Insurer warns of gaps in IR reforms
If the Federal Government’s industrial relations laws are passed, workers’ entitlements will be jeopardised when companies collapse, according to Sydney-based insurer Assetinsure.
CEO Peter Wedgwood says this issue remains “surprisingly absent” from the current debate on how to achieve best outcomes for employees and employers.
“Yet each year over 6000 Australian companies become insolvent and around 4000 of these end up in the hands of liquidators or receivers,” he said. “Companies in Australia are not obliged to make provision in their accounts for redundancy payments, as long as they are a going concern.”
Mr Wedgwood says the Federal Government’s General Employee Entitlements and Redundancy Scheme (GEERS) is limited in its scope with capped payouts.
“Experience of recent collapses shows the loyal and long-term workforce, together with better paid white-collar workers, are at most risk when there are no assets left to fund employee entitlements,” he said.
He says the changes under GEERS will actually make it significantly more difficult for redundant workers to access their entitlements because it mandates that a company has to go into liquidation, rather than receivership or administration, before it becomes eligible.

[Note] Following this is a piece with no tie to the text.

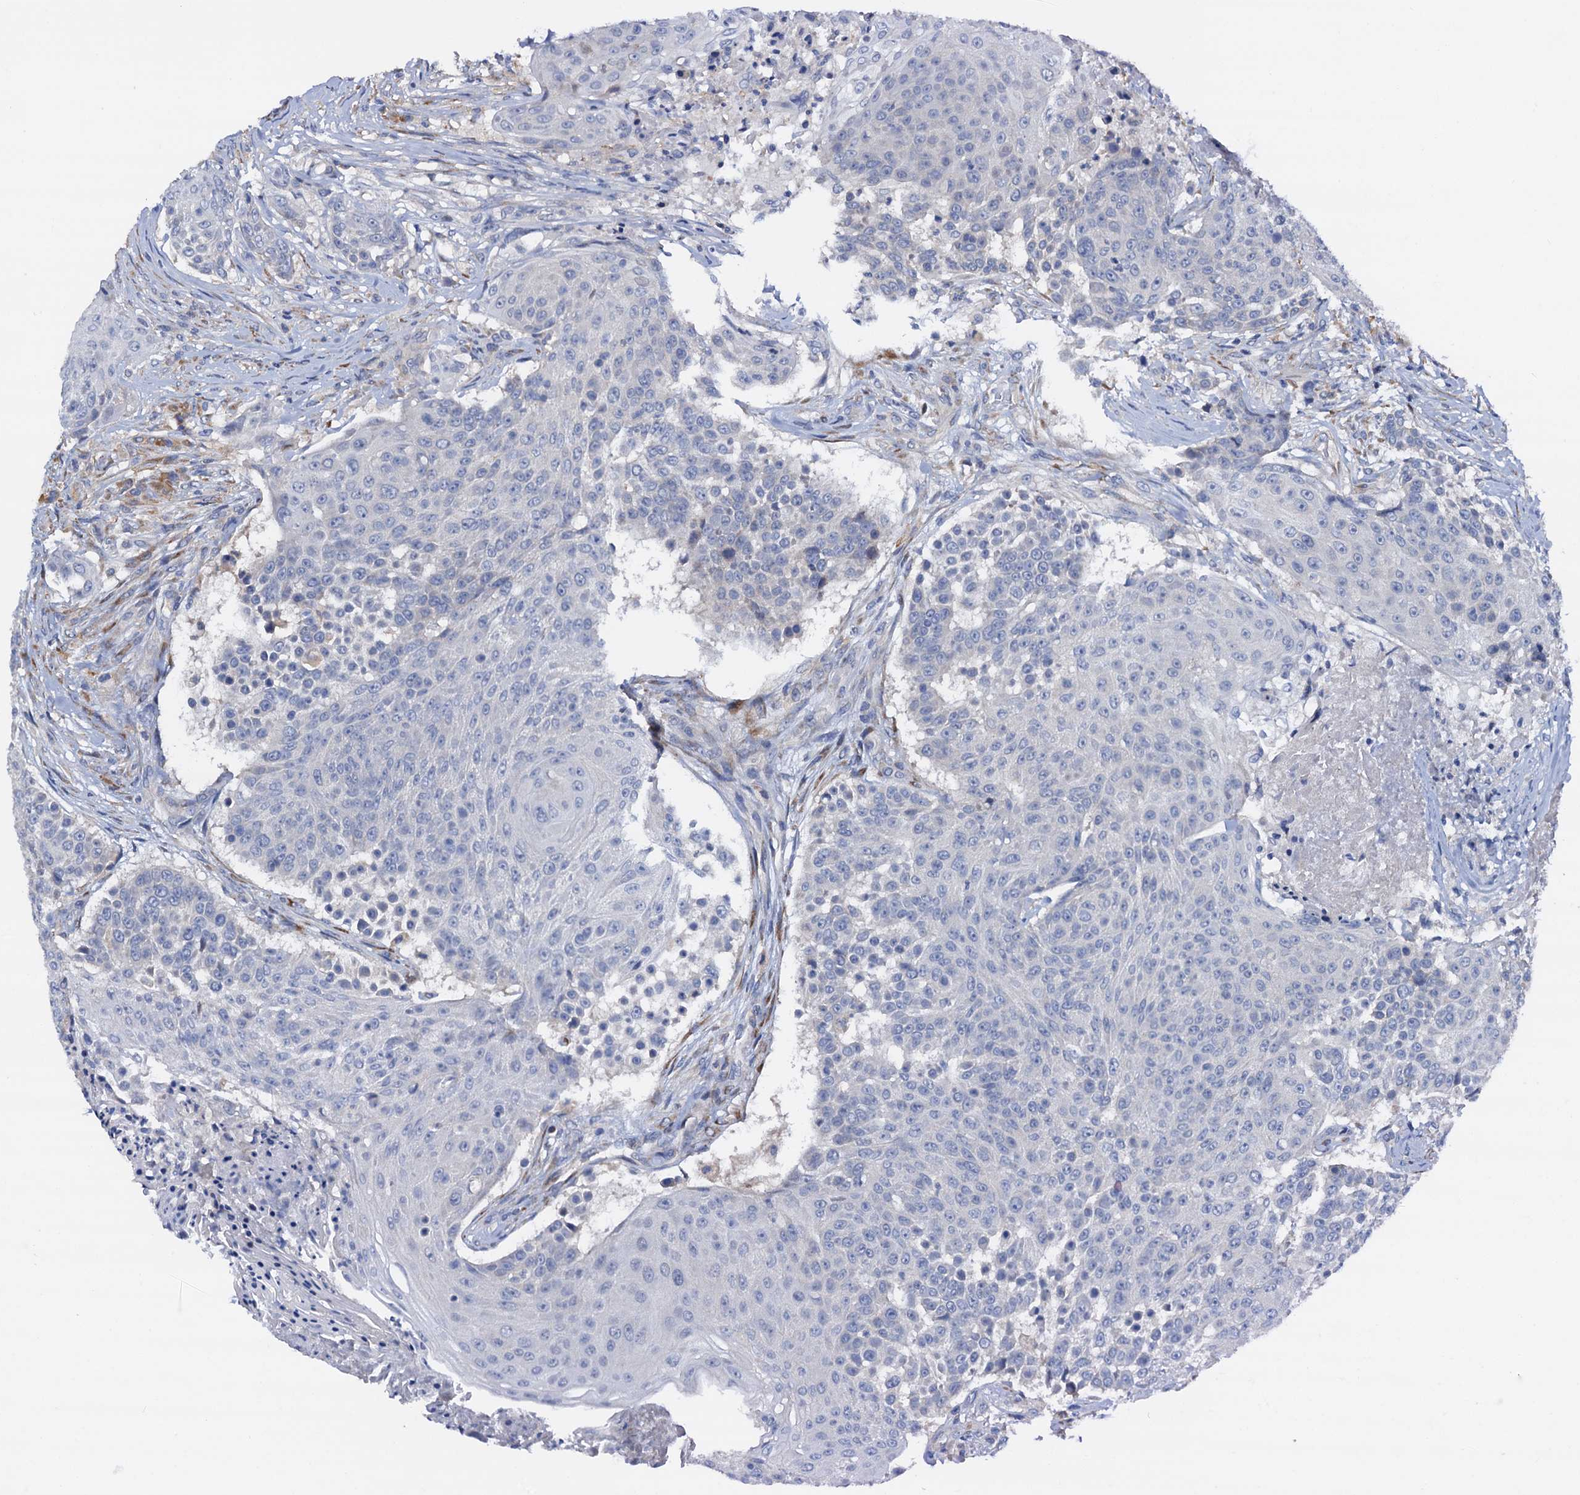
{"staining": {"intensity": "negative", "quantity": "none", "location": "none"}, "tissue": "urothelial cancer", "cell_type": "Tumor cells", "image_type": "cancer", "snomed": [{"axis": "morphology", "description": "Urothelial carcinoma, High grade"}, {"axis": "topography", "description": "Urinary bladder"}], "caption": "DAB immunohistochemical staining of human urothelial carcinoma (high-grade) displays no significant staining in tumor cells. (Stains: DAB (3,3'-diaminobenzidine) immunohistochemistry with hematoxylin counter stain, Microscopy: brightfield microscopy at high magnification).", "gene": "RASSF9", "patient": {"sex": "female", "age": 63}}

“GEERS is a discretionary and unlegislated scheme,” he said. “There is no guarantee of payment; therefore it is inherently unreliable. Payment calculations are based on a maximum annual wage of $90,400 a year and GEERS pays only eight weeks retrenchment, when many awards stipulate 16 weeks or more.”
Mr Wedgwood says Assetinsure has introduced an insurance bond that covers the full entitlements detailed in employment contracts.